下のオートマ車についての文章から、「日産 セレナ ▲一昨年発売された6代目セレナのATセレクターはなんとプッシュボタン式だ」を含む語句で始まり「てくれるのが「オートマ」だ。」で終わる部分を、一字も変えずに書き写してください。

本文抜粋:
++++++++++++++++++++

オートマ操作▲自動で変速してくれる装置……という意味なら、現在では様々なタイプが存在するオートマ車。オートマについて改めて学んでみよう

オートマ(AT)車とマニュアル(MT)車の違いとは

クラッチやシフトレバーを頻繁に操作しなければいけないマニュアル車に対して、誰でも簡単に運転できるイメージのあるオートマ車。

「オートマ」が変速を自動で行ってくれる装置……ということは知っていても、根本的な違いを知らない人もいるのでは?

ここでは「オートマ」と、「マニュアル」など他のトランスミッションとの違いを明らかにするとともに、オートマ車を運転するうえでのコツなどを解説していく。
 

日産 セレナ ▲一昨年発売された6代目セレナのATセレクターはなんとプッシュボタン式だ
 

オートマ(AT)車とは? マニュアル(MT)車との違いは?

今や圧倒的マジョリティーといえるオートマ車。カーセンサーに掲載されている中古車でも、全掲載台数の実に93%以上がAT/CVT車(2024年1月10日現在)だ。

まずは用語の説明から始めよう。「オートマ」は「Automatic Transmission=自動変速機」の略で、頭文字から「AT」とも呼ばれている。

エンジンは大きなトルクやパワーを出せる回転数の領域が限られており、どんな速度でもエンジン回転数を適切に維持するためにはトランスミッションで変速する必要がある。その操作を自動で行ってくれるのが「オートマ」だ。

シフトレバーとクラッチペダルを操作して変速するマニュアル車と違い、オートマ車はエンジン回転数や車の速度、アクセル開度などに応じて自動で変速される。最近のモデルは変速ショックが少ないので意識しにくいが、オートマ車もマニュアル車と同じように変速されている。
 

ATカットモデル ▲トルクコンバーターと遊星歯車が組み合わされたオートマチック・トランスミッションの内部。油圧回路が迷路のように入り組んでいる

変速機をロックして車を動かないようにする「P(パーキング)」や後退するときに使う「R(リバース)」、エンジンブレーキを利かせたいときに使う「1~3速」への操作はオートマ車であっても必要。ちなみに、「N(ニュートラル)」は駆動系を切り離してフリーにするためのレンジで、けん引時などに使う。

・オートマ車の構造について

「オートマ」の構造はタイプによって異なるが、最もオーソドックスなのは遊星歯車による変速機構とトルクコンバーターを組み合わせたもの。トルクコンバーター(トルコン)はエンジンのトルクを液体の流速に換えて駆動系へと伝達する機構のことで、変速時の回転差を吸収するとともに、トルクを増幅する作用もあるのが特徴だ。

変速の段数は遊星歯車の数によって異なり、新しいモデルほど多段化する傾向にある。現代では軽・小型車で3~4速、普通車で5~6速、高級車やスポーツカーなどで7~10速が一般的。ただ、最近は後述するCVTを採用する車種も増えてきた。

「マニュアル」との最も大きな違いは、駆動系が直接的につながっているか否かだ。マニュアル車の場合、変速機内の部品はすべて直接つながっているが、オートマ車は前述のようにトルコン内で液体を介している。それがオートマ車とマニュアル車の運転感覚や動力性能、燃費などに違いをもたらしているのだ。

++++++++++++++++++++

エントリー一覧:
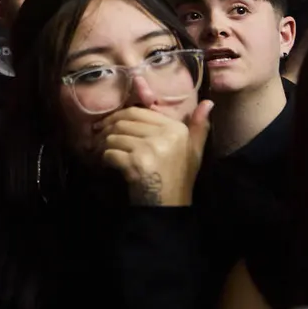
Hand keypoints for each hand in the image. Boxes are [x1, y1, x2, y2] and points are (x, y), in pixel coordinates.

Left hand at [95, 77, 212, 206]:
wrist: (170, 206)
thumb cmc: (180, 177)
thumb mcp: (194, 151)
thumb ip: (199, 127)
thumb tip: (208, 102)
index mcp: (176, 129)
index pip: (138, 112)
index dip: (118, 116)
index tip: (108, 123)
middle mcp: (164, 136)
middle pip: (123, 122)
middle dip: (107, 129)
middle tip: (99, 136)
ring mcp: (149, 149)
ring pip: (114, 137)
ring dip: (104, 145)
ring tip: (102, 151)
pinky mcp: (135, 164)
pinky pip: (110, 153)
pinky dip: (105, 159)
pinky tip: (107, 164)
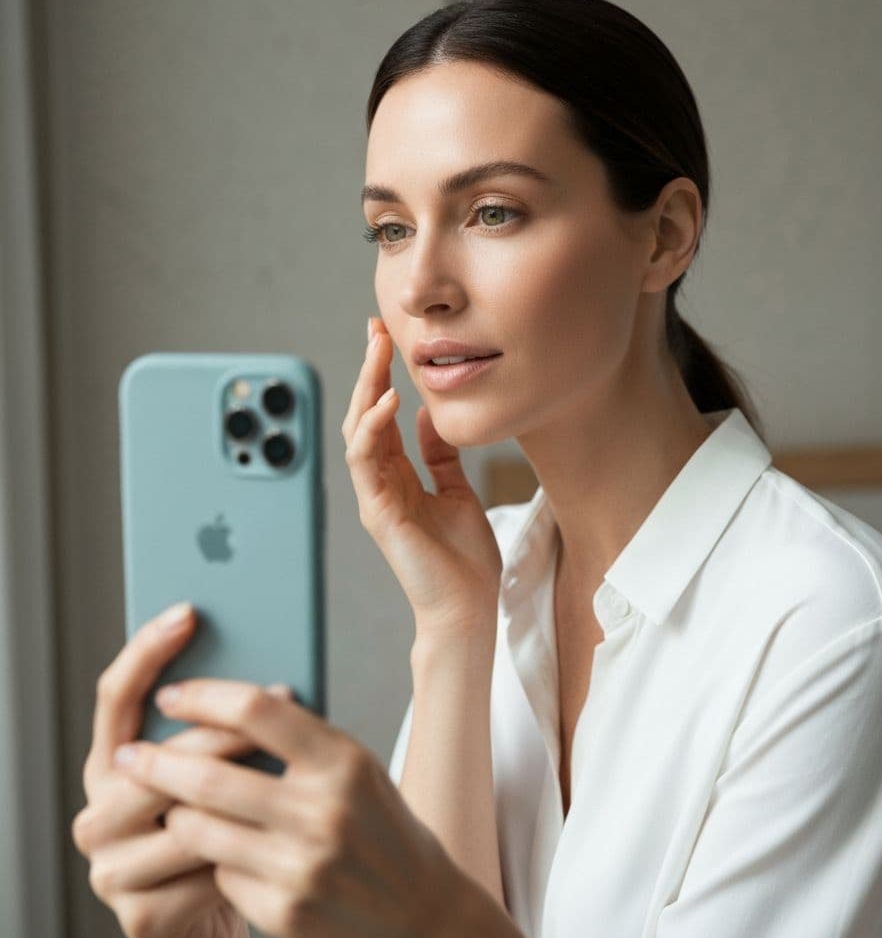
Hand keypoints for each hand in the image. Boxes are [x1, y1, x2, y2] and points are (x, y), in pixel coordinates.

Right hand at [72, 601, 285, 937]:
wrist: (245, 908)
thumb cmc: (242, 820)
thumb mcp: (228, 764)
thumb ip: (223, 723)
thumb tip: (261, 659)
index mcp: (112, 765)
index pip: (115, 696)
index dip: (147, 650)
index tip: (188, 611)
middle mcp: (98, 813)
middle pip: (158, 753)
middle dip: (223, 726)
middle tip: (281, 689)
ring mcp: (111, 869)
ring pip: (182, 814)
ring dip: (242, 788)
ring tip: (289, 764)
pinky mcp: (139, 919)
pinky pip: (204, 871)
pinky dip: (248, 851)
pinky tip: (280, 838)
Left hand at [110, 676, 474, 937]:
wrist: (420, 911)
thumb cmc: (381, 826)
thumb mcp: (356, 769)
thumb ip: (302, 741)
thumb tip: (229, 708)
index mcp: (343, 761)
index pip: (258, 711)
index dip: (205, 696)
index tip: (171, 693)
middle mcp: (323, 811)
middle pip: (212, 776)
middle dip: (158, 763)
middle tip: (130, 754)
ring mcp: (301, 866)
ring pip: (202, 830)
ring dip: (176, 814)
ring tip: (169, 803)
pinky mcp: (285, 911)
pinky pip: (222, 875)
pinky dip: (216, 861)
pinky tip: (226, 855)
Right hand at [341, 316, 502, 639]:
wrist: (468, 608)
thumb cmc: (464, 558)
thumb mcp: (457, 491)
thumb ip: (439, 456)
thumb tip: (428, 415)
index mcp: (398, 476)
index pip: (382, 415)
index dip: (382, 375)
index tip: (388, 337)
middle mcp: (381, 482)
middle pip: (364, 415)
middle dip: (369, 370)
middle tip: (376, 329)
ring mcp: (375, 497)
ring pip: (357, 431)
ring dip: (367, 389)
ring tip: (379, 351)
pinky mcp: (379, 512)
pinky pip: (365, 462)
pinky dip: (373, 429)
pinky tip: (390, 402)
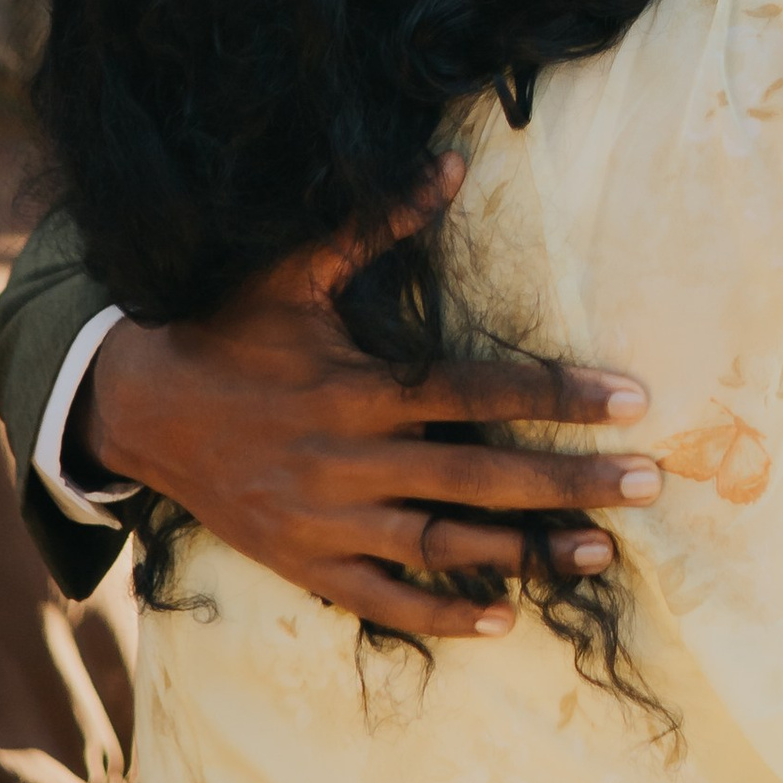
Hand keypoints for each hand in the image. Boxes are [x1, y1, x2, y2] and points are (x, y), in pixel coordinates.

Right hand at [84, 160, 660, 639]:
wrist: (133, 405)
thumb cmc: (225, 328)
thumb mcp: (294, 270)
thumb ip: (377, 223)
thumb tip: (452, 163)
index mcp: (358, 387)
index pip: (478, 390)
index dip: (557, 393)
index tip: (631, 400)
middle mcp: (350, 459)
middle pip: (481, 474)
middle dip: (571, 481)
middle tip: (649, 485)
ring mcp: (327, 520)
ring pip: (445, 542)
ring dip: (528, 550)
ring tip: (604, 553)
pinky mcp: (304, 562)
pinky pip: (383, 599)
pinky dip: (442, 614)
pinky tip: (503, 619)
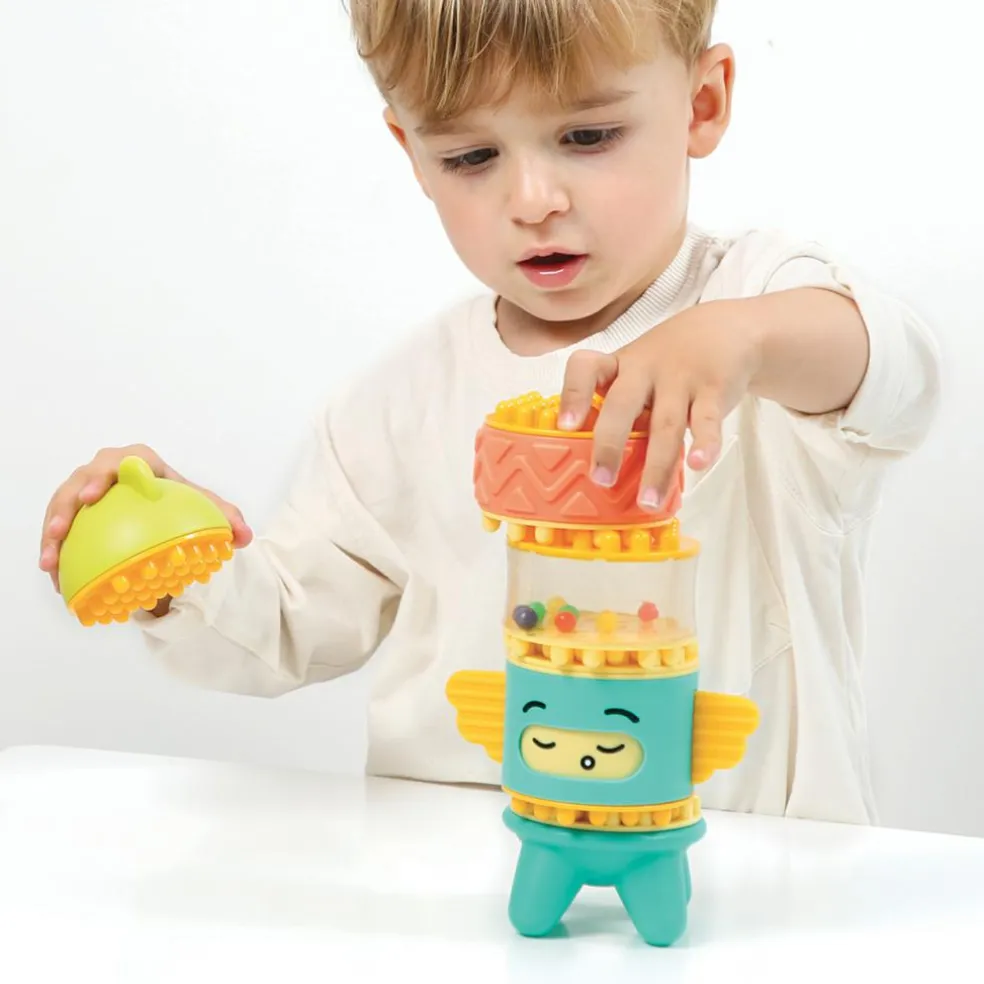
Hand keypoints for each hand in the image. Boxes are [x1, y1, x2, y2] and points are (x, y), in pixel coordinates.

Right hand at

++++++++++++++++++++

出力結果:
日産 セレナ ▲一昨年発売された6代目セレナのATセレクターはなんとプッシュボタン式だ
 

オートマ(AT)車とは? マニュアル(MT)車との違いは?

今や圧倒的マジョリティーといえるオートマ車。カーセンサーに掲載されている中古車でも、全掲載台数の実に93%以上がAT/CVT車(2024年1月10日現在)だ。

まずは用語の説明から始めよう。「オートマ」は「Automatic Transmission=自動変速機」の略で、頭文字から「AT」とも呼ばれている。

エンジンは大きなトルクやパワーを出せる回転数の領域が限られており、どんな速度でもエンジン回転数を適切に維持するためにはトランスミッションで変速する必要がある。その操作を自動で行ってくれるのが「オートマ」だ。